Le 8 septembre, Lilian Dejean, un agent municipal
grenoblois a été tué par balles par un individu ayant provoqué un
accident de la circulation dont il essayait de bloquer la fuite.L’auteur
des tirs est toujours en fuite. Selon le procureur de la République de
Grenoble Éric Vaillant, il est connu de la justice pour diverses
infractions, notamment « vols, violences et trafic de stupéfiants ».
Comment analysez-vous ce drame et quel regard portez-vous sur le profil
du suspect ?
Contrairement à ce qu’a affirmé le maire de Grenoble Éric Piolle, ce n’est pas un accident. C’est un fait divers qui s’inscrit dans une multitude de faits divers récurrents. Je constate aussi que c’est un profil qui est de plus en plus impliqué dans ce type de drame.
J’ai tendance à penser que le problème provient davantage du manque de considération de certains individus à l’endroit de la nation et de l’idée que l’on se fait individuellement de la nation par rapport à ses parents, ses grands-parents, sa culture, son identité, que par rapport au fait de rencontrer des périodes de la vie parsemées de certaines formes de délinquance. Il y a toujours eu des délinquants.

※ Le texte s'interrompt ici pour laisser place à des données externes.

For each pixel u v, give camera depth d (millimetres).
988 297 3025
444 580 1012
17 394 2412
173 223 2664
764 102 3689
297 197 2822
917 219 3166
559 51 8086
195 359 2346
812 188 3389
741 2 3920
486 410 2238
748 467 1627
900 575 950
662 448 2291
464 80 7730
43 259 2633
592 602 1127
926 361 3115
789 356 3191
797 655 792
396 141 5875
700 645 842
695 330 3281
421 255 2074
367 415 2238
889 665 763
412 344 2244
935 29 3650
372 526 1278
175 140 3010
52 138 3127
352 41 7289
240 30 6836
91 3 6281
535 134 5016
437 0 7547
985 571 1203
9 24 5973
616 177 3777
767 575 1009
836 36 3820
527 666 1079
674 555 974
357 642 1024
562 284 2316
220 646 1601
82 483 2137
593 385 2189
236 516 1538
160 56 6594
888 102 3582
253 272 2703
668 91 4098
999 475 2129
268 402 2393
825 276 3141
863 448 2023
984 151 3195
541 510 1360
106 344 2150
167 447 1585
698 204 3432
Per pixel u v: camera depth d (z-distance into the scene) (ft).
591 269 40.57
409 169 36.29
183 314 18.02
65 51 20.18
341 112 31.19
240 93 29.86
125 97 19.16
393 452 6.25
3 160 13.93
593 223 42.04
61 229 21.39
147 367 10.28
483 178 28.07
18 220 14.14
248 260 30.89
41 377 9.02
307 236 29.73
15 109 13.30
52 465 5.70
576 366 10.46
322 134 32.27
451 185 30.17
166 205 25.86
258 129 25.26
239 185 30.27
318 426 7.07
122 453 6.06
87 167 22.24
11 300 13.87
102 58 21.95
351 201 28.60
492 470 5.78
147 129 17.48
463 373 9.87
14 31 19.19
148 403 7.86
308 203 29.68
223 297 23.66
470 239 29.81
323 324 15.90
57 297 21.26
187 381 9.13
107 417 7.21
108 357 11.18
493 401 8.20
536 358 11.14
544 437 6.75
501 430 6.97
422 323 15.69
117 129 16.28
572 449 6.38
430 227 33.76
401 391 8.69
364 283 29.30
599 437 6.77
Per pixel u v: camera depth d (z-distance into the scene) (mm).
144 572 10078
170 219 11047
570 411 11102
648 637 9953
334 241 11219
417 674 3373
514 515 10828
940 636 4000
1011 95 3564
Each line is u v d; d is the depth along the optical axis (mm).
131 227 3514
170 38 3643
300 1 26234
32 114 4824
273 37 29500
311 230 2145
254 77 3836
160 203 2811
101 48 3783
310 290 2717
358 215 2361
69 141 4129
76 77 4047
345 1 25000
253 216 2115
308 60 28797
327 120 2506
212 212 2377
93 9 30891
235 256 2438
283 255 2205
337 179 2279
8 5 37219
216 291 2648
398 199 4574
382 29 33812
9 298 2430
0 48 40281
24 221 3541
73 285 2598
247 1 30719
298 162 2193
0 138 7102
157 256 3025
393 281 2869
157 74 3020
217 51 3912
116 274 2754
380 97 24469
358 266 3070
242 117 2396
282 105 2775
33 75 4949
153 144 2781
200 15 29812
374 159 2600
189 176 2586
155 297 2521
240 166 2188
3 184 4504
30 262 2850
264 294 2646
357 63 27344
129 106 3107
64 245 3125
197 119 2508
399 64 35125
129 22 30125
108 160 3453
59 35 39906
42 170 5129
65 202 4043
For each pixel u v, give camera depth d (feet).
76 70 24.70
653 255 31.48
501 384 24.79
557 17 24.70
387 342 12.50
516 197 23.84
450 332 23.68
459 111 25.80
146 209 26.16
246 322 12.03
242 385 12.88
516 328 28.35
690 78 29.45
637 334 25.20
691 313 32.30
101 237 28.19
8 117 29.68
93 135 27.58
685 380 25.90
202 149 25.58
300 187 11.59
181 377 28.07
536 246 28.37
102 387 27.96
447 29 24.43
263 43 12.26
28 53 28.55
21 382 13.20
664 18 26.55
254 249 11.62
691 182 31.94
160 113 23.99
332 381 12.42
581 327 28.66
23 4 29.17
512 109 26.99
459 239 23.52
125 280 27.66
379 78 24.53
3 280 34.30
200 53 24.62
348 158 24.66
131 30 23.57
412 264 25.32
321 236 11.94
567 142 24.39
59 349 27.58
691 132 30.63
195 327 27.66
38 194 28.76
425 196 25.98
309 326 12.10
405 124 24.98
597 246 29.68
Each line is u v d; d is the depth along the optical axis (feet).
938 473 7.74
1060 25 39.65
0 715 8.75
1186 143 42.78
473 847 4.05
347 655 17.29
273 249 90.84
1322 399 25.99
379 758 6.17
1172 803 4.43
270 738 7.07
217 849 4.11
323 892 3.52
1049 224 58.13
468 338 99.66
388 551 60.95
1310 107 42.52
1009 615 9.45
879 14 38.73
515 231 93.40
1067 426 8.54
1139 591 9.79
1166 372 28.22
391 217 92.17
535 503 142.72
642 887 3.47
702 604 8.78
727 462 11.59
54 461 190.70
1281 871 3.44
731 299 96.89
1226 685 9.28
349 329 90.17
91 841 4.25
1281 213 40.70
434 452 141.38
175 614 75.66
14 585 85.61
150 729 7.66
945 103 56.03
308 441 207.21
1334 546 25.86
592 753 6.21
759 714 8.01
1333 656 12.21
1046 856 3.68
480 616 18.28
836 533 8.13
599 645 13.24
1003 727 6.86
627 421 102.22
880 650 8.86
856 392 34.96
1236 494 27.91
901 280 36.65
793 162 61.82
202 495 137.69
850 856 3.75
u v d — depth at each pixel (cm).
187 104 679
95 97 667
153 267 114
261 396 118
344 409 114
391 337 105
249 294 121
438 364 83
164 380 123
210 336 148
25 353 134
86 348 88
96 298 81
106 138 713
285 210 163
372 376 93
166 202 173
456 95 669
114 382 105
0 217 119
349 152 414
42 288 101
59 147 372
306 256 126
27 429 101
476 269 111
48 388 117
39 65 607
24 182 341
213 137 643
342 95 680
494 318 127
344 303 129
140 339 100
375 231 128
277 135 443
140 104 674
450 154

Mais là où il y a une fracture qui est terriblement inquiétante aujourd’hui, c’est qu’il y a une catégorie de personnes qui est en dehors de l’ordre national et qui ne s’inscrit pas dans une nation, en l’occurrence la France. C’est la grande différence par rapport au passé.
Le maire écologiste de Grenoble Éric Piolle est critiqué après la mort de l’employé municipal. L’ancien maire LR de la ville iséroise et opposant d’Éric Piolle, Alain Carignon a estimé sur Cnews hier qu’il a « failli deux fois, comme maire et comme employeur ». Au micro d’Apolline de Malherbe, l’édile de Nice, Christian Estrosi a déclaré qu’ « Éric Piolle est un maire qui n’est pas sécuritaire et autoritaire » et qui « ne parle que de prévention ». Comment jugeriez-vous le bilan sécuritaire de l’actuel maire de Grenoble ?
Je ne serai pas très à même de juger le bilan sécuritaire du maire de Grenoble. En outre, son attitude vis-à-vis de ce drame m’a choqué. J’ai constaté qu’Éric Piolle avait une fâcheuse tendance à se réfugier, pour ne pas dire se défiler derrière certaines situations, notamment la circulation d’armes pour expliquer la mort de l’employé municipal.
Ce genre de drames n’est pas lié à la circulation des armes, mais au fait que certaines personnes se trouvent dans des dispositions malsaines qui conduisent justement à ces drames. Donc quand le maire parle d’accident ou émet il y a quelques mois l’idée d’étudier des possibilités permettant à des résidents de mieux vivre en proximité avec des dealers, je pense que le constat de Christian Estrosi sur la complaisance dont fait preuve Éric Piolle est juste.
Mais ce qui est davantage regrettable, c’est le manque de prise de responsabilité d’un maire et d’un homme politique qui affiche d’une façon assumée parfois des ambitions nationales. Cette faculté à se résoudre à accepter une décadence qui touche à la sécurité, à la santé et à la vie de ses concitoyens est dramatique.